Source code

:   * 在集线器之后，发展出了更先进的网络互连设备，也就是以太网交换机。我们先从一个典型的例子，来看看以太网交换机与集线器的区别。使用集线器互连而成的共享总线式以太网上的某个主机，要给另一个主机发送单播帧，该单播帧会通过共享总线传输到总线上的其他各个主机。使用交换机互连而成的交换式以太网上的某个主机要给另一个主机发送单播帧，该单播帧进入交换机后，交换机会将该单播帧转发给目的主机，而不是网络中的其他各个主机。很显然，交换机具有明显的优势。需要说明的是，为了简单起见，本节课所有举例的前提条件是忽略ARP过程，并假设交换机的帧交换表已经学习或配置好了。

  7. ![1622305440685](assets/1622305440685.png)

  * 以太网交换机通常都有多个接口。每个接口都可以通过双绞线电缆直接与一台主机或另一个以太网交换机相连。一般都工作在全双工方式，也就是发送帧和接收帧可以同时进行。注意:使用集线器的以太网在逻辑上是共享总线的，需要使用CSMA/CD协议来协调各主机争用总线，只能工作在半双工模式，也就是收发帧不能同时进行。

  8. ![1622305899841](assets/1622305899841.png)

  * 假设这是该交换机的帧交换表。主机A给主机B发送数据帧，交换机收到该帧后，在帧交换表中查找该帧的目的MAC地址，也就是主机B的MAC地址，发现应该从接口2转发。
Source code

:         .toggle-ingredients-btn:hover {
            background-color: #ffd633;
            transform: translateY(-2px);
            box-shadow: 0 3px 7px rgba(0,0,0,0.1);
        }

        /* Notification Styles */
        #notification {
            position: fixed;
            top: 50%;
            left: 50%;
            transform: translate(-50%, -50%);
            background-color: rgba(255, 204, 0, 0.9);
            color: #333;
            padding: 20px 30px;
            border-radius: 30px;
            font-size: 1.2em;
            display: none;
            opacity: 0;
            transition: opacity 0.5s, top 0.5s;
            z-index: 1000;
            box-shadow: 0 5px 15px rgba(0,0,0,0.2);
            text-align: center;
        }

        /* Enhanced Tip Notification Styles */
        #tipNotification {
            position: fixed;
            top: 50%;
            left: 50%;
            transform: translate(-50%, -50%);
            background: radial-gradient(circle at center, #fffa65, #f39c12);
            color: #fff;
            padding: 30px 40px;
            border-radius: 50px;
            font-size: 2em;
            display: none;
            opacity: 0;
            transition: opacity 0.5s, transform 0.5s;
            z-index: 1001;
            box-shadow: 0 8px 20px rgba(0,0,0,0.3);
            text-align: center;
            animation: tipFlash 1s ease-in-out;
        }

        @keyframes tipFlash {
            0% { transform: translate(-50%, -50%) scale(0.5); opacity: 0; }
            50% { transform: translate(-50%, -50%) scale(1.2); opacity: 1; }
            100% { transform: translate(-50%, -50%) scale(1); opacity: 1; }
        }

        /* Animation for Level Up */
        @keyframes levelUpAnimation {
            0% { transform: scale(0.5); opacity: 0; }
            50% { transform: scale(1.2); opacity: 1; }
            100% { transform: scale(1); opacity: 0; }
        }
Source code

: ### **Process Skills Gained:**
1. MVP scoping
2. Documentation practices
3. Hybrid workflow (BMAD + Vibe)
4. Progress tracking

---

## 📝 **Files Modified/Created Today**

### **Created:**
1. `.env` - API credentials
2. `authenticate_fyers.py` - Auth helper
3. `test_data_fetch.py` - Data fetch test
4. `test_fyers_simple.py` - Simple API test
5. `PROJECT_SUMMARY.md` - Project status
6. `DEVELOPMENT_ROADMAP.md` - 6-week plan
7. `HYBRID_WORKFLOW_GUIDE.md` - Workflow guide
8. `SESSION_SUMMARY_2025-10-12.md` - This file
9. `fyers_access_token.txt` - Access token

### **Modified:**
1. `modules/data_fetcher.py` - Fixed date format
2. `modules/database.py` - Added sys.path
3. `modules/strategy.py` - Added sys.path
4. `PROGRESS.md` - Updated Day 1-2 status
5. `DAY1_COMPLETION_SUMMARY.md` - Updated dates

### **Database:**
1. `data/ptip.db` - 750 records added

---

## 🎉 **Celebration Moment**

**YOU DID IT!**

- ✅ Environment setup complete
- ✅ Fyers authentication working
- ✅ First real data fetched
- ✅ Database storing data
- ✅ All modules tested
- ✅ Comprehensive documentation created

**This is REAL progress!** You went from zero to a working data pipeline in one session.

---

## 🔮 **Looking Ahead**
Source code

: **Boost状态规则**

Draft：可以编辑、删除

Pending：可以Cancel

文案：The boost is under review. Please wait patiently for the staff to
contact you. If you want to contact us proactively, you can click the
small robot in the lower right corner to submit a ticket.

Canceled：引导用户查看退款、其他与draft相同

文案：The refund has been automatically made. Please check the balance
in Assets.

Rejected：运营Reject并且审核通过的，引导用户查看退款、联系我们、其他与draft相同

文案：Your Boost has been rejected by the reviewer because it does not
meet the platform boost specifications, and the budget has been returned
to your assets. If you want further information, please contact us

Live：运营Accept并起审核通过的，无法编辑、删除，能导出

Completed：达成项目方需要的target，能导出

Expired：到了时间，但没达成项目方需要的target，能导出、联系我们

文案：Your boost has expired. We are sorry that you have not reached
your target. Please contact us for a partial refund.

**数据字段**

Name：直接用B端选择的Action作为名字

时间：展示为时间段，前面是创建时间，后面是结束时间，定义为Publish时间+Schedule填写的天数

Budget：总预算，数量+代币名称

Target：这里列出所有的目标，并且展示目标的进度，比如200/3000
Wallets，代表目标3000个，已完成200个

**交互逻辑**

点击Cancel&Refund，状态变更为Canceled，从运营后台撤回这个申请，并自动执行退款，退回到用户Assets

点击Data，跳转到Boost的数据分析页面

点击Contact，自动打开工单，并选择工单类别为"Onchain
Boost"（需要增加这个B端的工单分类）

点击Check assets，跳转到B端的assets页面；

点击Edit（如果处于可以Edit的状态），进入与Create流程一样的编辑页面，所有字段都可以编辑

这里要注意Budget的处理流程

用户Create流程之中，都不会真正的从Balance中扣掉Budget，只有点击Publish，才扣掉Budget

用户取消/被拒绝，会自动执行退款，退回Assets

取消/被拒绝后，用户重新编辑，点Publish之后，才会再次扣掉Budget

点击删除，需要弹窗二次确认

########################################

> _WORK TO COMPLETE_:
Each line of the entries holding the string "been" should be found and copied.

> _SOLVED PROBLEM_:
文案：The refund has been automatically made. Please check the balance
文案：Your Boost has been rejected by the reviewer because it does not
meet the platform boost specifications, and the budget has been returned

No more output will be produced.